Helga’s Heartlines: A Journal
October 1, 2001
The cataclysmic destruction wrought just days ago over North American skies by a few fanatical lost souls effectively traumatized an unsuspecting population. No longer somnambulant and comfortable in our self-absorbed naiveté, we are finally awakened to the reality of the unrecognized terror in our midst. ‘Fear of Flying’ has been afforded a whole new dimension even for those predisposed to it.
I, Baby Boomer and long-time travel enthusiast, can remember when world-wide wanderlust, globe-trotting and adventure tripping to far-flung foreign realms was exciting, exhilarating, the highest of highs. What a sorry state of affairs has descended upon us with the instantaneous demise of International jetliners on languishing tarmacks. I still recall the charged atmosphere, the electric excitement and eagerness of those earlier package tours but sadly can’t recapture the feeling. On Saturday September 22nd Toronto International Airport was in torpor. We were down to a less than half-full fifty seater; as far as I looked it was the only size I saw.
Speaking of said phrase, ‘Fear of Flying’, I know very well the rational imperative – Get a grip, girl! Timeworn exhortations came readily to mind, flailed me into submission, surrendered me to commonsense. “No risk, no reward.” “The coward dies a thousand deaths, the brave soul dies but once.” “Bravery is the middle path between rashness and cowardice.” “Nobody gets out of this life alive – so live your life with purpose.” “Carry on for those who didn’t get the chance.”
Having told myself so, insistently, it was no surprise to me I found myself flying to Florida this day.
I’ll be honest. I naturally thought about taking the precautionary course - driving instead - but my companion and driver would have none of it. (One feisty fellow he is, I can certify – a chief reason our association has lasted so long.) With a pre-booked holiday and only 7 days to take it, he convinced me such compromise was hardly practical – no sensible way to spend the bulk of our limited time. He was right, particularly in retrospect. How much we would have missed! Too hard-pressed to relax and enjoy ourselves.

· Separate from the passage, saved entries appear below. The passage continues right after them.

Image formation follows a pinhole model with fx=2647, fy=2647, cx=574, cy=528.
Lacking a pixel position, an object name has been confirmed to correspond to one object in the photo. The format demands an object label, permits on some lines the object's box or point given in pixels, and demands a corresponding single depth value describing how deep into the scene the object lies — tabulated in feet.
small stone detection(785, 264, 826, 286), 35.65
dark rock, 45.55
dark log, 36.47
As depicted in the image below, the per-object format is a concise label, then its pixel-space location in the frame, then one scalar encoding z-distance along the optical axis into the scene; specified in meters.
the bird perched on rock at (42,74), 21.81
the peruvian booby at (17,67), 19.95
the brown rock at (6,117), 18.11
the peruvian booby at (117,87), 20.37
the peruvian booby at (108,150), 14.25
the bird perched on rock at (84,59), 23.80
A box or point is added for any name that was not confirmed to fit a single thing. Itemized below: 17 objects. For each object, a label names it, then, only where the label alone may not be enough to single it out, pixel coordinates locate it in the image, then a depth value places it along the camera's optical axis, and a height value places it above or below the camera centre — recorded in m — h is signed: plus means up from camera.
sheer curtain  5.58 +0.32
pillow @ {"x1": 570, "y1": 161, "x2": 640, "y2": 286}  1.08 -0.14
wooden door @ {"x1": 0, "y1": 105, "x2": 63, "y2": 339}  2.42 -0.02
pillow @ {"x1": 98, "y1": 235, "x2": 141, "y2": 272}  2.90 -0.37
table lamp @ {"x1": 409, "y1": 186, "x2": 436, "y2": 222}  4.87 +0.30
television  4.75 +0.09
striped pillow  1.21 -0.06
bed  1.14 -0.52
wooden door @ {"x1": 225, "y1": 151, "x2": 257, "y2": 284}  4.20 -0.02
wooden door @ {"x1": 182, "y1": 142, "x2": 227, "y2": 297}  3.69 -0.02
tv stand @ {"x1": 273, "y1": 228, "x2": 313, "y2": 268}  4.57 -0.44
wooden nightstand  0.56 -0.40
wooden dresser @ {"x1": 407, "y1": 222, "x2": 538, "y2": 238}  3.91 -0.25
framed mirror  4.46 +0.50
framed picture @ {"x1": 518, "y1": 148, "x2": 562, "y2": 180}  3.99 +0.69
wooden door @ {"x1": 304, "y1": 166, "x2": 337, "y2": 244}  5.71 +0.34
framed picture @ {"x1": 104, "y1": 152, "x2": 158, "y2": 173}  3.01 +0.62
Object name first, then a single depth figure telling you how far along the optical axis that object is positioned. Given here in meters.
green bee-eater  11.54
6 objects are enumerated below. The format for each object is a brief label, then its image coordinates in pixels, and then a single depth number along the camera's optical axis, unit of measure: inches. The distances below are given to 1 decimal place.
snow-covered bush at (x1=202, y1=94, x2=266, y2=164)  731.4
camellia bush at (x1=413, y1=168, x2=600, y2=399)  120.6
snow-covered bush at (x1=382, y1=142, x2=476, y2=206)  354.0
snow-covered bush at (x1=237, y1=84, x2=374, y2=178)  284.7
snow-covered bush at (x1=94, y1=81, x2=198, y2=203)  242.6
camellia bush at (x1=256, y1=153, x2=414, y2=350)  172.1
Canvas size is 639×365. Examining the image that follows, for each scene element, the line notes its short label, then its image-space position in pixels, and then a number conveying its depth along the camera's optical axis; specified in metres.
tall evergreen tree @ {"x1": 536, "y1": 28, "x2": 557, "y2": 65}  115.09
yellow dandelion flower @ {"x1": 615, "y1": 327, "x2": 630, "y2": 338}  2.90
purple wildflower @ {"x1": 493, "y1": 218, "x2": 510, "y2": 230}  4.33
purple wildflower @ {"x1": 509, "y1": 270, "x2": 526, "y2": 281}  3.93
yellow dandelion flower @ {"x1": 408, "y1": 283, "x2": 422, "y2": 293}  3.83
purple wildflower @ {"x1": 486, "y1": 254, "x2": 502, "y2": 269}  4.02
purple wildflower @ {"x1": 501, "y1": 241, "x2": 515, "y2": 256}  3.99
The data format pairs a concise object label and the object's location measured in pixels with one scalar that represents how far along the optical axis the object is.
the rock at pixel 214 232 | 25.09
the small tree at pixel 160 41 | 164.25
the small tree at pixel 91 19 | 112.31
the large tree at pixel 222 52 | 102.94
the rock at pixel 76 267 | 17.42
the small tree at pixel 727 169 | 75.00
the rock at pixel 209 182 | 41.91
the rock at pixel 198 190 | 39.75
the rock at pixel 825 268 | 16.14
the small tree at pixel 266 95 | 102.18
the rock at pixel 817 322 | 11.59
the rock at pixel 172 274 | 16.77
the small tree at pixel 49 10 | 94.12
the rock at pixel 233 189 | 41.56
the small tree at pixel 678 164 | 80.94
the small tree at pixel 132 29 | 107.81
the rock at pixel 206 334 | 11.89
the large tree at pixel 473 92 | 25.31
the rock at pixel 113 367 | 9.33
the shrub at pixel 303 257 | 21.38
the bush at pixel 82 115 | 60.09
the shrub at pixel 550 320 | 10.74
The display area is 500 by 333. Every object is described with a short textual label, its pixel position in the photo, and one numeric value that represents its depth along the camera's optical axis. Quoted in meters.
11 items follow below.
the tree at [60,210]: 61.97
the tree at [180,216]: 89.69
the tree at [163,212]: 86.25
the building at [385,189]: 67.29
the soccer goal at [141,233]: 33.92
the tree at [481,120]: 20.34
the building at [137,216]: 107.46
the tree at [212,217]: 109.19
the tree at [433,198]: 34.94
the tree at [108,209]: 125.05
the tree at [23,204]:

Further, most persons I spoke to, glibly emphasized this was precisely the best of all possible times to travel. Well, I believed them, took their advice to heart, even when their actions belied the bravado. Albeit, there were a few who reacted as if I needed my head examined. I was happy to come back intact, look ‘em in the eye and make them mindful of my survival and wonderful time.
One thing about me: when I psyche myself up, I psyche myself up. Positive self-talk. Boy, it works when you’re convinced of it! Once embarked, I refocused. I looked to my spiritual center, first, then tuned into each and every newspaper report and editorial on board on the subject of America Under Siege. That took care of a lot of miles. I was surprised when we arrived at our destination too soon for me to finish. Seventeen passengers, including we two, took that return flight, plus the pilot and one seasoned stewardess. The snacks and refreshments, while scarcely up to standard, tasted better than they should have, the beverages more savored. We had an exceptionally smooth landing.
I’m glad we went. I think of the experiences, the memories, the people and places I otherwise would have missed. To voluntarily deprive myself of exercising my freedom to come and go as I please would have been an absurd over-reaction in the face of a false sense of ‘unsafety’. Who would have won with that option, and who lost?
In this not-so-brave New World, just heralded, we have either the freedom to impose self-limitations or opt for the kind of liberty that comes with ensuring the highest possible standards of public security. I have no problem with being subjected to stringent airport search and surveillance along with my co-passengers – then I can be preoccupied with something other than paranoia about them and their purposes.
Here’s another confession. Only after we landed again firmly on ‘terra firma’ did my partner actually admit to me, “Of course I was worried - Who wouldn’t be?”
He fooled me!
He effectively tricked worry out of me!
I learned something.
“Beyond fright is Freedom.” You can quote me.